─── Excerpted passage

Jump to content

SAPI (Windows Speech Recognition API) recognition help


Recommended Posts

Modified version of code here:

#include <File.au3>
#include <Misc.au3>

;Only allow one instance of the program to run.
If _Singleton("Voice Commands", 1) = 0 Then
    Exit
EndIf

Dim $spokenWords
Dim $voiceCommands = _FileListToArray(@WorkingDir & "\Voice Commands")
Dim $voiceCommandsCap = $voiceCommands[0]
Dim $voiceCommandName
Dim $splitCommand
Dim $splitRecognition
Dim $parameter
Dim $sendParameter
Dim $count
Dim $skipSearch
Dim $transcriptionMode

Global $h_Context = ObjCreate("SAPI.SpInProcRecoContext")
Global $h_Recognizer = $h_Context.Recognizer
Global $h_Grammar = $h_Context.CreateGrammar(1)
$h_Grammar.Dictationload
$h_Grammar.DictationSetState(1)

;Create a token for the default audio input device and set it
Global $h_Category = ObjCreate("SAPI.SpObjectTokenCategory")
$h_Category.SetId("HKEY_LOCAL_MACHINE\SOFTWARE\Microsoft\Speech\AudioInput\TokenEnums\MMAudioIn\")
Global $h_Token = ObjCreate("SAPI.SpObjectToken")
$h_Token.SetId("HKEY_LOCAL_MACHINE\SOFTWARE\Microsoft\Speech\AudioInput\TokenEnums\MMAudioIn\")

──────

Prompt 1>
Please convert the records from the start through the line that contains "52: (756, 88)" into a JSON list of strings, one string per line, leaving out blank lines.
The SAPI recognition post and the records are separate material.

─── Exercise materials

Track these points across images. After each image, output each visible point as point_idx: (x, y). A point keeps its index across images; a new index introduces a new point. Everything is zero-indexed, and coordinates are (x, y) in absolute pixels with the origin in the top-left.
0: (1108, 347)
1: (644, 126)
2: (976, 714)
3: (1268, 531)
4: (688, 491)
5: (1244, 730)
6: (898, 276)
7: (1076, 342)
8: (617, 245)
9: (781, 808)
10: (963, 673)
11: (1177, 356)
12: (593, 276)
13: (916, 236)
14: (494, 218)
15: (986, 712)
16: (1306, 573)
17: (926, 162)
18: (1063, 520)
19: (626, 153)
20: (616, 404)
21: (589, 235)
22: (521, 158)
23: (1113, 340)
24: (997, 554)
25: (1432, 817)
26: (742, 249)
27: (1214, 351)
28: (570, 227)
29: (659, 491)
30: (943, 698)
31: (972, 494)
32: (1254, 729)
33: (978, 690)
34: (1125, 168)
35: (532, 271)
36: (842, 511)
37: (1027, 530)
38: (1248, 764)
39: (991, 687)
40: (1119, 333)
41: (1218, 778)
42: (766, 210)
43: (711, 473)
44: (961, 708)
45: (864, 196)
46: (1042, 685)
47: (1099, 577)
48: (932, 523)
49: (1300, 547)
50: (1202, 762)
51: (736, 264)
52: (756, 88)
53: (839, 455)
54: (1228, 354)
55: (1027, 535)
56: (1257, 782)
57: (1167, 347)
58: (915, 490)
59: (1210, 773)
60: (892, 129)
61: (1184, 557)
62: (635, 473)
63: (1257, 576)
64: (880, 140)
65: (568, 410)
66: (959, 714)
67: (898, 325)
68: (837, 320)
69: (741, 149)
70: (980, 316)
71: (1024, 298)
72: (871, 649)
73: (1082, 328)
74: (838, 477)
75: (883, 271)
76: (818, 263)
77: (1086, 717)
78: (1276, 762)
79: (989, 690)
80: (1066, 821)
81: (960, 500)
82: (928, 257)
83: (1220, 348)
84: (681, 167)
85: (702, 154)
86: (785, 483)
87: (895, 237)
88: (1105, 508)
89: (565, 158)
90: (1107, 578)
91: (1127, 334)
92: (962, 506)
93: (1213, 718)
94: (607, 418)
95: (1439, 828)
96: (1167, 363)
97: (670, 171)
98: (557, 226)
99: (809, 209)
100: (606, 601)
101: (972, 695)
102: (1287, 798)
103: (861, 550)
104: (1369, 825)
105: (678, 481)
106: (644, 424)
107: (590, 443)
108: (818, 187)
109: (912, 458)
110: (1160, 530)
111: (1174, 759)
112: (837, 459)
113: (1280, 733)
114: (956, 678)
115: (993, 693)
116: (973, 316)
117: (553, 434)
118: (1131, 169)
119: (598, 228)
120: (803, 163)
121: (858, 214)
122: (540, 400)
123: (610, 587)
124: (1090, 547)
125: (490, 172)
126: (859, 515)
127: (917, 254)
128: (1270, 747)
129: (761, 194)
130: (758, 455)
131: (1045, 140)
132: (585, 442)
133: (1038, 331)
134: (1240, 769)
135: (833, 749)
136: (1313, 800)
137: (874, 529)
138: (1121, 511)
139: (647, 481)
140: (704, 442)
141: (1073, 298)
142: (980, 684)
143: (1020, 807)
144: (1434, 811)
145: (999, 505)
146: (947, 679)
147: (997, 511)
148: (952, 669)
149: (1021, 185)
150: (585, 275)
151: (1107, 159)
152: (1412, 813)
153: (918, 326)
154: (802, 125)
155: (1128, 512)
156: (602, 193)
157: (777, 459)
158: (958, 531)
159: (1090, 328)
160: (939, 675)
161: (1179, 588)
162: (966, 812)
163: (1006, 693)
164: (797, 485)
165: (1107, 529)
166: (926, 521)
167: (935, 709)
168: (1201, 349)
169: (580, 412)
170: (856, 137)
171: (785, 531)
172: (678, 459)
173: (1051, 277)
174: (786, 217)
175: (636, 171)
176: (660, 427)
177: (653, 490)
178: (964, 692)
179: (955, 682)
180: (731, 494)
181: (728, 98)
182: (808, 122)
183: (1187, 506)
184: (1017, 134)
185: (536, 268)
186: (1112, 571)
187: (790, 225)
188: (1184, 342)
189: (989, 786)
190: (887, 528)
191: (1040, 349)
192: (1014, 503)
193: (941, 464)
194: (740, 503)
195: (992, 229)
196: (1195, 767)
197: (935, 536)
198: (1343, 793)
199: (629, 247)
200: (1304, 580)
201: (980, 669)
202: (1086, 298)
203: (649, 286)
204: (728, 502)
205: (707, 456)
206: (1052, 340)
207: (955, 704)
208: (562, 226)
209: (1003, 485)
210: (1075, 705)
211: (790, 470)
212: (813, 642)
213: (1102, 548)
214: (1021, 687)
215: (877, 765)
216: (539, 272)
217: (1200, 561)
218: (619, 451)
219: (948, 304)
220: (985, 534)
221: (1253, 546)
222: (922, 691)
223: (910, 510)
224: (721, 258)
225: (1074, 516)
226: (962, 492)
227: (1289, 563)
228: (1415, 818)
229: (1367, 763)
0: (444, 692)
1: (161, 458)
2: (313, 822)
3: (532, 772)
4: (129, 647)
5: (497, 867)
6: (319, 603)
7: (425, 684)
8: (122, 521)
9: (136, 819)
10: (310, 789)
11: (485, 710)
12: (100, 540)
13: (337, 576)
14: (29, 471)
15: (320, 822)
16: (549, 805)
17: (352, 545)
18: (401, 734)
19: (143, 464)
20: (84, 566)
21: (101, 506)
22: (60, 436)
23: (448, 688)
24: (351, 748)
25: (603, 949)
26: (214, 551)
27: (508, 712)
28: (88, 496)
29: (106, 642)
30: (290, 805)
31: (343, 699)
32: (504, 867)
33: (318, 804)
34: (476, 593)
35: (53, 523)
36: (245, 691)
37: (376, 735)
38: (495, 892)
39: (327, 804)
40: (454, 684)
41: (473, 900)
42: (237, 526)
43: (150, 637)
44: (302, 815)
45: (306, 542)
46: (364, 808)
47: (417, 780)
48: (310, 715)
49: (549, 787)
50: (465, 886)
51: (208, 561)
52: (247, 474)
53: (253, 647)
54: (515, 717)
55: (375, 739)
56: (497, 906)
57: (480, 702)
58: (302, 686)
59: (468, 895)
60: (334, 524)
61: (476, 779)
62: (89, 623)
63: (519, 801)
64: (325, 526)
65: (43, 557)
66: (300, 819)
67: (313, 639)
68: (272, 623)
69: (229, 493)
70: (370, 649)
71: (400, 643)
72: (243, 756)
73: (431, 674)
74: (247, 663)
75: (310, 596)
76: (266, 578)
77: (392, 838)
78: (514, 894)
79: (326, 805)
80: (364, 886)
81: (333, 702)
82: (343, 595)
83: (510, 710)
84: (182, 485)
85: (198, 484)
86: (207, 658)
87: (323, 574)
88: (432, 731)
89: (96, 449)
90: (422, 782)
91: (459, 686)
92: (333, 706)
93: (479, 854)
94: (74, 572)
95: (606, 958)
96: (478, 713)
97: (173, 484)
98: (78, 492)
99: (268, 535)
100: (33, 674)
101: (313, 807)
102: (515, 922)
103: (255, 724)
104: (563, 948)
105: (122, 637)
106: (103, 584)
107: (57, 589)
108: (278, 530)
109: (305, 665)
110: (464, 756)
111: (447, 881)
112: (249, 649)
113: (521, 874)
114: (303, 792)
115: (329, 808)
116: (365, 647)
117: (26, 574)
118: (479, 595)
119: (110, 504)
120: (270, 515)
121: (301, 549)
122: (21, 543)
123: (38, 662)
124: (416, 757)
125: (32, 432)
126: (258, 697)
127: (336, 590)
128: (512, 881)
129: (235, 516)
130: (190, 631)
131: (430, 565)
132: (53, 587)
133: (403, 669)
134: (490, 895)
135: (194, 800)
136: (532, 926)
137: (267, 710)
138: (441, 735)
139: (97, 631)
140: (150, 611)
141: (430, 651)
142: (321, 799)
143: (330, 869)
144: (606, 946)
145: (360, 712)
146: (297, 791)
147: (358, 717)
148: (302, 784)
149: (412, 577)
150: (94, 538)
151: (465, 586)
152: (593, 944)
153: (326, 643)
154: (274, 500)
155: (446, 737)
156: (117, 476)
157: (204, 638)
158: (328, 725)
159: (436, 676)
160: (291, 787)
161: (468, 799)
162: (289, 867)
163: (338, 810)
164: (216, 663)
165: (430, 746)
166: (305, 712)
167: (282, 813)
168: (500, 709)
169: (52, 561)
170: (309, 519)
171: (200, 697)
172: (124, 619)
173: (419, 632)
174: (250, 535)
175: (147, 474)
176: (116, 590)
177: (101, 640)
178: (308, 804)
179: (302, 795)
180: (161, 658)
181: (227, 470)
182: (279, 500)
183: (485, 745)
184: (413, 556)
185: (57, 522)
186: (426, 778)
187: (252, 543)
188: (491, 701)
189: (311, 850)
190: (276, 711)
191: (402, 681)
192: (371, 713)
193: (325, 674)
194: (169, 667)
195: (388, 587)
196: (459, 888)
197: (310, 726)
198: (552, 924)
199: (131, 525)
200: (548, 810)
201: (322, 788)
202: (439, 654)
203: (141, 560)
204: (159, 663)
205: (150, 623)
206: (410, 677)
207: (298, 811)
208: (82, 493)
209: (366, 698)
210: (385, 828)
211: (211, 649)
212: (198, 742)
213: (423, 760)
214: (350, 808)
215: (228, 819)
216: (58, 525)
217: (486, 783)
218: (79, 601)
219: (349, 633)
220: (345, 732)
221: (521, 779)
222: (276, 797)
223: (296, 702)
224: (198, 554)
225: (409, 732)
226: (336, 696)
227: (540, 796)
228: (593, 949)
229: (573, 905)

──────

Prompt 2>
Which variables does the SAPI recognition post declare with the Global keyword?

Output 1>
[
  "Track these points across images. After each image, output each visible point as point_idx: (x, y). A point keeps its index across images; a new index introduces a new point. Everything is zero-indexed, and coordinates are (x, y) in absolute pixels with the origin in the top-left.",
  "0: (1108, 347)",
  "1: (644, 126)",
  "2: (976, 714)",
  "3: (1268, 531)",
  "4: (688, 491)",
  "5: (1244, 730)",
  "6: (898, 276)",
  "7: (1076, 342)",
  "8: (617, 245)",
  "9: (781, 808)",
  "10: (963, 673)",
  "11: (1177, 356)",
  "12: (593, 276)",
  "13: (916, 236)",
  "14: (494, 218)",
  "15: (986, 712)",
  "16: (1306, 573)",
  "17: (926, 162)",
  "18: (1063, 520)",
  "19: (626, 153)",
  "20: (616, 404)",
  "21: (589, 235)",
  "22: (521, 158)",
  "23: (1113, 340)",
  "24: (997, 554)",
  "25: (1432, 817)",
  "26: (742, 249)",
  "27: (1214, 351)",
  "28: (570, 227)",
  "29: (659, 491)",
  "30: (943, 698)",
  "31: (972, 494)",
  "32: (1254, 729)",
  "33: (978, 690)",
  "34: (1125, 168)",
  "35: (532, 271)",
  "36: (842, 511)",
  "37: (1027, 530)",
  "38: (1248, 764)",
  "39: (991, 687)",
  "40: (1119, 333)",
  "41: (1218, 778)",
  "42: (766, 210)",
  "43: (711, 473)",
  "44: (961, 708)",
  "45: (864, 196)",
  "46: (1042, 685)",
  "47: (1099, 577)",
  "48: (932, 523)",
  "49: (1300, 547)",
  "50: (1202, 762)",
  "51: (736, 264)",
  "52: (756, 88)"
]

Output 2>
$h_Context
$h_Recognizer
$h_Grammar
$h_Category
$h_Token